5. Microservices Overview

OpenCHAMI relies on several key microservices:

SMD (State Management Database): Stores system hardware data.
BSS (BootScript Service): Provides iPXE scripts to nodes.
Cloud-init: Customized for OpenCHAMI to configure nodes during boot.
TPM-manager: Issues JWTs for secure configurations.

6. Setup OpenCHAMI with Ansible

Clone the deployment recipes repository:

git clone https://github.com/OpenCHAMI/deployment-recipes.git

Go to the LANL podman-quadlets recipe:

cd deployment-recipes/lanl/podman-quadlets

Inventory Setup: Edit the inventory/01-ochami file to specify your hostname.
Cluster Configurations: Update inventory/group_vars/ochami/cluster.yaml with your cluster name and shortname.
SSH Key Pair: Generate an SSH key, add it to inventory/group_vars/ochami/cluster.yaml under cluster_boot_ssh_pub_key.

Run the Playbook:

ansible-playbook -l $HOSTNAME -c local -i inventory -t configs ochami_playbook.yaml

7. Testing OpenCHAMI Services

After rebooting, run the full playbook:

ansible-playbook -l $HOSTNAME -c local -i inventory ochami_playbook.yaml

Check that the expected containers are running:

# podman ps | awk '{print $NF}' | sort

8. Setting Up Cloud-init and BSS

Verify Services: Ensure SMD, BSS, and cloud-init are populated correctly.

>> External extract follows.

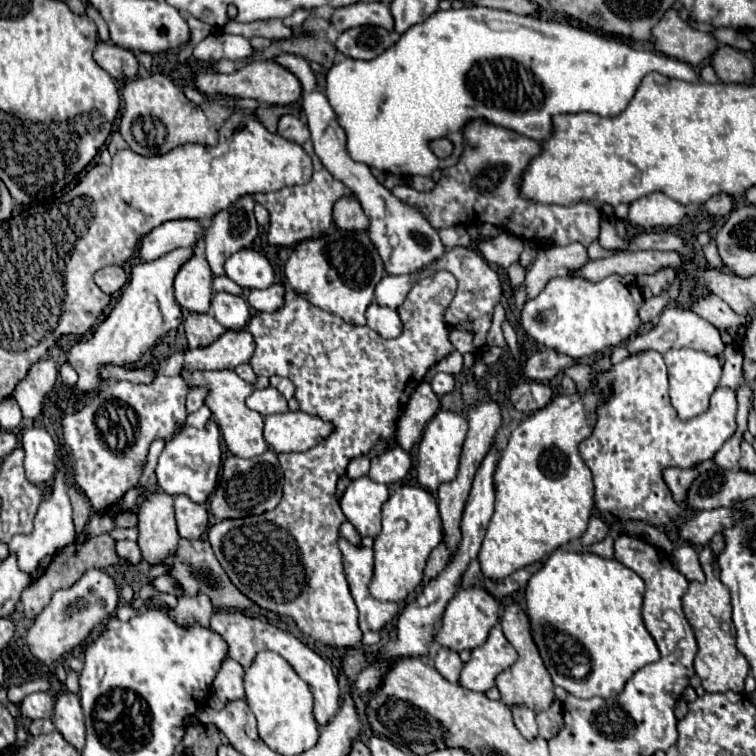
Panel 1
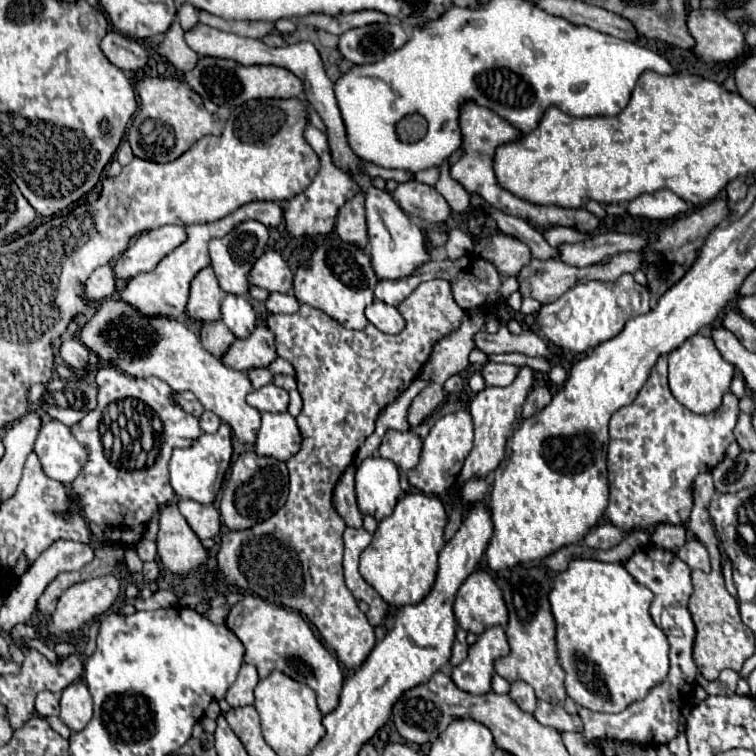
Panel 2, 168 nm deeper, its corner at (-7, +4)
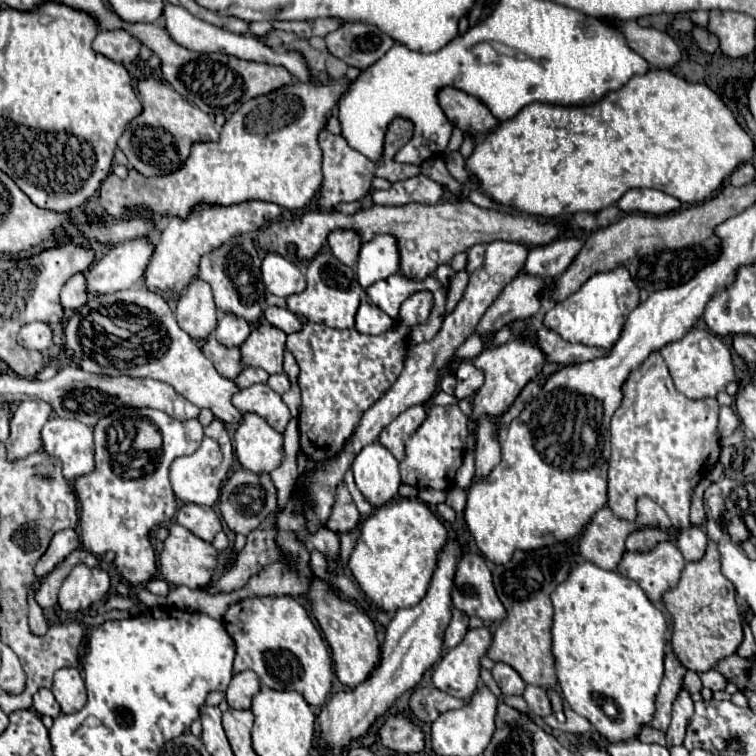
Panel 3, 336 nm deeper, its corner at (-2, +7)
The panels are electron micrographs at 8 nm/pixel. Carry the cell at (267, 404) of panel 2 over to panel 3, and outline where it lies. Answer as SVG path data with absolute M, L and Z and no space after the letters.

ochami-cli smd --get-components
ochami-cli bss --get-bootparams
ochami-cli cloud-init --get-ci-data --name compute

Boot Nodes: Start and monitor node boots using pm and conman commands.
Logs for Debugging: Open additional terminal windows to monitor logs for DHCP, BSS, and cloud-init.

9. Building and Using Images

For more complex deployments, use the image-builder tool to build layered images.

podman build -t image-builder:test -f dockerfiles/dnf/Dockerfile_interactive .
podman run --device /dev/fuse -it --name image-builder --rm -v $PWD:/data image-builder:test 'image-build --log-level INFO --config /data/image-configs/base.yaml'

10. Advanced Topics: Security and Automation

Two-Step Cloud-init: Set up secure configurations by adding a second layer of cloud-init for sensitive data.
JWT for Secure Data: Use tpm-manager to handle secure data distribution to nodes.

Conclusion

By now, you should have a fully deployed OpenCHAMI environment, equipped with essential microservices and custom-built images, ready to scale. As a final step, consider adding further integrations like Slurm for job scheduling and network-mounted filesystems for additional storage solutions.